It is logical, understandable and even positive to dedicate our talent to customer service and technical support; it is not so logical to dedicate it to routine administrative tasks derived from payment management, something that, despite this automation, whether outsourced or assumed internally, has a significant cost.

In many cases, especially in the digital environment, this has to do first and foremost with friction between channels. It happens when (for example) the customer subscribes to a service via the Internet, but if there is a problem, he prefers the telephone as a communication channel, which is quite normal. And a dissatisfied customer, you know….

…without giving up the telephone

So, instead of setting limits for ourselves, why don’t we remove them? Payment by telephone by card has the virtue of allowing the customer to interact with us through the same channel (and without having to give up other channels, on the contrary), either to contract a service or to adjust the payment conditions of the same.

In many business models and for certain customer profiles (and not necessarily elderly and technology refractory people, far from it), this type of communication is the preferred one.
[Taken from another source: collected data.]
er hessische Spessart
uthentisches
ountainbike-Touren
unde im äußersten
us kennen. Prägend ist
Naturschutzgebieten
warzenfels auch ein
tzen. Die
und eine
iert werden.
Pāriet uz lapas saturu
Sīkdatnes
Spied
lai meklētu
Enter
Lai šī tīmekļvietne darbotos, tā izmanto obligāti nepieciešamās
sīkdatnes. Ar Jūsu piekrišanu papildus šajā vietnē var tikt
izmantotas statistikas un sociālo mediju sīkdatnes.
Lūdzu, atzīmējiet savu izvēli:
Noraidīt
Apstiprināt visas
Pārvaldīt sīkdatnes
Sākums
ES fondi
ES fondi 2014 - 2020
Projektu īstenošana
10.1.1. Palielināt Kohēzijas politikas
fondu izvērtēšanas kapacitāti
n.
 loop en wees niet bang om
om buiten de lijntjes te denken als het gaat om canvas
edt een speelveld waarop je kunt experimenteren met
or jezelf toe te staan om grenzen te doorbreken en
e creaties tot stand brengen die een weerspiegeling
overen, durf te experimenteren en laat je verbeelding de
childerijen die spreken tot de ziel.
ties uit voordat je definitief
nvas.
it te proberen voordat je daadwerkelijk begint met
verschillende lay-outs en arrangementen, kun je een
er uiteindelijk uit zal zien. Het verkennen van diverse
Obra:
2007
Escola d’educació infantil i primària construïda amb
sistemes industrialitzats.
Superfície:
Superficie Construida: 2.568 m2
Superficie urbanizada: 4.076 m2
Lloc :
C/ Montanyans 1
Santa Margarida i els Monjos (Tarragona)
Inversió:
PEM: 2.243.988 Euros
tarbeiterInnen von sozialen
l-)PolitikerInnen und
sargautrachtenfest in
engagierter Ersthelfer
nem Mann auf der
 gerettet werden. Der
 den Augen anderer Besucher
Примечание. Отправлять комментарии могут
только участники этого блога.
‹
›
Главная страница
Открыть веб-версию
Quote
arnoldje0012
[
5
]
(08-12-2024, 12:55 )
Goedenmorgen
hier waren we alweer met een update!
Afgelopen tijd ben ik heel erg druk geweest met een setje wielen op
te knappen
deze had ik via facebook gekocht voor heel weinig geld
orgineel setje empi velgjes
If the problem is complicated and you have little time to waste, do you prefer the telephone or not? From a business perspective, this means one thing: less friction.

But that’s not the main virtue of automated telephone payment, it’s security. In our scheme, the customer can talk to the operator (be it sales agent, customer service or technical support) and without cutting off the communication be forwarded to an automated operator to enter the data and complete the transaction.